_JOB 1_
Reproduce the records exactly as they appear, starting at their first line and continuing up to and including the line with "gray square: moved 1 px right, 4 px up".
---- PROVIDED TEXT
It seems Konami’s classic franchises are everywhere these days. We reviewed Contra Rebirth last month, there was the announcement of Castlevania: The Concert, Castlevania Rebirth is set to whip some ass on WiiWare sometime soon, and even Sparkster is coming back to consoles next year.
But what we are gonna do here concerns a gem that came out in 2007, Contra 4. You see, there is an arrangement project in the works for this game which is wrapping up, and anyone who’s played this game know it has an amazing soundtrack, composed by Jake Kaufman, better known as virt. We thought it would be fun to talk to the guys behind this project about the the process of getting a remix project together and discuss the reasons why they chose this specific game. We are proud to present part 1 of this roundtable, which should be highly interesting to any fan or musician out there.
So please enjoy Part 1 of the Contra 4 roundtable after the jump!
OSV: Alright boys, let’s get this party started. Please introduce yourselves.
Snapple: Hey, I am Andreas Kotsamanidis, also known as Snappleman, and I cover and arrange video game music! I have previously worked on projects such as Kong in Concert, Final Fantasy VII: Voices of the Lifestream and I was also the project leader on Project Chaos: A Sonic 3 and Knuckles Arrangement Album.
--------
---- RECORDS TO USE
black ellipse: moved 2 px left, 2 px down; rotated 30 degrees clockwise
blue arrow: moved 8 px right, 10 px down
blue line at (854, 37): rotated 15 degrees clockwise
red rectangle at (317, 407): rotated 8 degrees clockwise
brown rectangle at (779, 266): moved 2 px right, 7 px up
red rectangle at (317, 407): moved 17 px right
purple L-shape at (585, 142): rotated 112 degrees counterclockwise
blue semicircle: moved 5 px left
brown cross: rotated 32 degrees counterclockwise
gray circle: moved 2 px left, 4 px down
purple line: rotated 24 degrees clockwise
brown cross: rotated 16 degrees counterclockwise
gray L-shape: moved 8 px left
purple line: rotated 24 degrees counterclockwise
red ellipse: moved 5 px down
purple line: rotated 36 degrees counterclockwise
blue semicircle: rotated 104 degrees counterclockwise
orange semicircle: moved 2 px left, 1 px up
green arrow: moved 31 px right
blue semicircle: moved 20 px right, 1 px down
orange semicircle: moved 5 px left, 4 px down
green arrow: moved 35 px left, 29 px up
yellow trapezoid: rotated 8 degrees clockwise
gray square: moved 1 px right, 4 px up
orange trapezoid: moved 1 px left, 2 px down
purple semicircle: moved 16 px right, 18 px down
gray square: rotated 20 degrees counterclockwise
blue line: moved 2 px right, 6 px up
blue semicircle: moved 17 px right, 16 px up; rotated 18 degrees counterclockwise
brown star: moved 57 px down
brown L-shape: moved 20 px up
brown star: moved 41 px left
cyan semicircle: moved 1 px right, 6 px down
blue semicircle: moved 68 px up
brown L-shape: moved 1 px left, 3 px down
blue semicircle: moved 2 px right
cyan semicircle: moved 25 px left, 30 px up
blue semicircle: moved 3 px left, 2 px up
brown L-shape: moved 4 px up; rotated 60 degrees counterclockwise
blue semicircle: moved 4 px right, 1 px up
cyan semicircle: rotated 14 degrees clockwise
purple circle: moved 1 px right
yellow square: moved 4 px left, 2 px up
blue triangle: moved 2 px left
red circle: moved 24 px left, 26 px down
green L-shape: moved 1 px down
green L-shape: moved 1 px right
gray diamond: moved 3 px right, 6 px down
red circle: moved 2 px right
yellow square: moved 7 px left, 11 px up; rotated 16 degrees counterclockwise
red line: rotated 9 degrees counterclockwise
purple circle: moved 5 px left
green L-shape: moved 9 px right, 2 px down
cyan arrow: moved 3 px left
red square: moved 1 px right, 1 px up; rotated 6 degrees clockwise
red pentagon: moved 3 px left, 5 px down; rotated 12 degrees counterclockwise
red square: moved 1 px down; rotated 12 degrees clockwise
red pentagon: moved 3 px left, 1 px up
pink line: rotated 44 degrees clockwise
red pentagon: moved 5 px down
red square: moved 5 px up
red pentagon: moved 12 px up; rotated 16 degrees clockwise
--------
_JOB 2_
Take the roundtable on the Contra 4 arrangement project further from where it stops.

_EXPECTED OUTPUT 1_
black ellipse: moved 2 px left, 2 px down; rotated 30 degrees clockwise
blue arrow: moved 8 px right, 10 px down
blue line at (854, 37): rotated 15 degrees clockwise
red rectangle at (317, 407): rotated 8 degrees clockwise
brown rectangle at (779, 266): moved 2 px right, 7 px up
red rectangle at (317, 407): moved 17 px right
purple L-shape at (585, 142): rotated 112 degrees counterclockwise
blue semicircle: moved 5 px left
brown cross: rotated 32 degrees counterclockwise
gray circle: moved 2 px left, 4 px down
purple line: rotated 24 degrees clockwise
brown cross: rotated 16 degrees counterclockwise
gray L-shape: moved 8 px left
purple line: rotated 24 degrees counterclockwise
red ellipse: moved 5 px down
purple line: rotated 36 degrees counterclockwise
blue semicircle: rotated 104 degrees counterclockwise
orange semicircle: moved 2 px left, 1 px up
green arrow: moved 31 px right
blue semicircle: moved 20 px right, 1 px down
orange semicircle: moved 5 px left, 4 px down
green arrow: moved 35 px left, 29 px up
yellow trapezoid: rotated 8 degrees clockwise
gray square: moved 1 px right, 4 px up

_EXPECTED OUTPUT 2_
Tony: I’m Tony Dickinson, I likewise cover and arrange video game music. My main instrument is the bass guitar but I also play most of the guitar and keyboards on my tracks. I participated on many Dwelling of Duels over the last 2 years.
OSV: So it’s safe to say you got quite a lot of experience with arrangement projects, Snapple.
Snapple: Are you trying to tell me I’m gay?
OSV: Oh, absolutely not. What’s the reason behind you choosing to do a project for Contra 4?
Snapple: Well, when choosing to do the album, Contra 4 was a no brainer. Jake Kaufman is a fellow arranger and close friend of mine, and him getting to write the soundtrack for a Contra game was a bit of a huge victory to everyone in this scene, since early Konami soundtracks are one of the main reason most of us here do what we do. I figured, what better way to honor him, the Contra franchise, and this scene, by covering his music.
OSV: How do you go about starting an arrangement album?
Snapple: The first thing you need is a complete lack of sense of logic, because if you really think about how long it takes to get this organized and completed, you’ll never want to do it. Then you start a list of the artists you want to be on it. In the case of Rocked ‘n’ Loaded, I opened it up to anyone and everyone. All people had to do was send me a demo of their vision of a song, if I liked it, I’d let them get on board and finish that song.
OSV: So all of the artists on the album came to you with demos?
Snapple: Not exactly. The only artist to still be on the album after sending me a demo is Christian Pacaud, who was the first one done with his song. Quickly after starting the project I realized that the open demo approach was not working, so I started asking people I knew to get on board. Each person I asked has a very specific and unique style that really works best with the songs they’ve chosen or have been given to arrange.
OSV: Ah right, from the names I’ve seen on the bill I can certainly agree with that. Can you tell us the final list of artists on the album then?
Snapple: Considering how we’re still recruiting for little bits of songs here and there, I can’t really say who will be in the final roster.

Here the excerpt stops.